EXERCISE REQUIREMENTS
From the listing below, extract each entry exactly as written, minus the images.
=== SUPPLIED MATERIAL ===
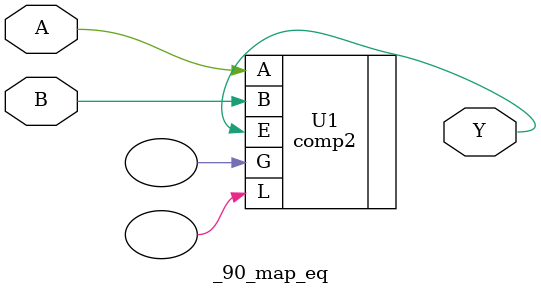
<source format=v>
`define COMP_CELL comp2

(* techmap_celltype = "$lt" *)
module _90_map_lt (A, B, Y);
	// This map is only for single-bit comparisons.
	parameter WIDTH = 1;
	input [WIDTH-1:0] A, B;
	output [WIDTH-1:0] Y;

	// This will cause synthesis to fail if Yosys tries to map a multi-bit
	// comparator here, which is the desired behavior.
	wire _TECHMAP_FAIL_ = WIDTH > 1;

	// Instantiate your cell.
	// Connect the abstract cell's ports (A, B, Y) to your physical cell's ports.
	// The output 'Y' of the $lt cell is mapped to the 'L' output of your comparator.
	// The other outputs (E, G) are unused for this operation, so they are left blank.
	`COMP_CELL U1 ( .A(A), .B(B), .L(Y), .E(), .G() );

endmodule

//
// Mapping for the "Greater Than" ($gt) operator
//
(* techmap_celltype = "$gt" *)
module _90_map_gt (A, B, Y);
	parameter WIDTH = 1;
	input [WIDTH-1:0] A, B;
	output [WIDTH-1:0] Y;

	wire _TECHMAP_FAIL_ = WIDTH > 1;

	// Here, the output 'Y' of the $gt cell is mapped to the 'G' output of your comparator.
	// The L and E outputs are unused.
	`COMP_CELL U1 ( .A(A), .B(B), .L(), .E(), .G(Y) );

endmodule

//
// Mapping for the "Equal To" ($eq) operator
//
(* techmap_celltype = "$eq" *)
module _90_map_eq (A, B, Y);
	parameter WIDTH = 1;
	input [WIDTH-1:0] A, B;
	output [WIDTH-1:0] Y;

	wire _TECHMAP_FAIL_ = WIDTH > 1;

	// Finally, the output 'Y' of the $eq cell is mapped to the 'E' output of your comparator.
	// The L and G outputs are unused.
	`COMP_CELL U1 ( .A(A), .B(B), .L(), .E(Y), .G() );

endmodule

</source>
===
EXERCISE RESPONSE
<source format=v>
`define COMP_CELL comp2

(* techmap_celltype = "$lt" *)
module _90_map_lt (A, B, Y);
	// This map is only for single-bit comparisons.
	parameter WIDTH = 1;
	input [WIDTH-1:0] A, B;
	output [WIDTH-1:0] Y;

	// This will cause synthesis to fail if Yosys tries to map a multi-bit
	// comparator here, which is the desired behavior.
	wire _TECHMAP_FAIL_ = WIDTH > 1;

	// Instantiate your cell.
	// Connect the abstract cell's ports (A, B, Y) to your physical cell's ports.
	// The output 'Y' of the $lt cell is mapped to the 'L' output of your comparator.
	// The other outputs (E, G) are unused for this operation, so they are left blank.
	`COMP_CELL U1 ( .A(A), .B(B), .L(Y), .E(), .G() );

endmodule

//
// Mapping for the "Greater Than" ($gt) operator
//
(* techmap_celltype = "$gt" *)
module _90_map_gt (A, B, Y);
	parameter WIDTH = 1;
	input [WIDTH-1:0] A, B;
	output [WIDTH-1:0] Y;

	wire _TECHMAP_FAIL_ = WIDTH > 1;

	// Here, the output 'Y' of the $gt cell is mapped to the 'G' output of your comparator.
	// The L and E outputs are unused.
	`COMP_CELL U1 ( .A(A), .B(B), .L(), .E(), .G(Y) );

endmodule

//
// Mapping for the "Equal To" ($eq) operator
//
(* techmap_celltype = "$eq" *)
module _90_map_eq (A, B, Y);
	parameter WIDTH = 1;
	input [WIDTH-1:0] A, B;
	output [WIDTH-1:0] Y;

	wire _TECHMAP_FAIL_ = WIDTH > 1;

	// Finally, the output 'Y' of the $eq cell is mapped to the 'E' output of your comparator.
	// The L and G outputs are unused.
	`COMP_CELL U1 ( .A(A), .B(B), .L(), .E(Y), .G() );

endmodule

</source>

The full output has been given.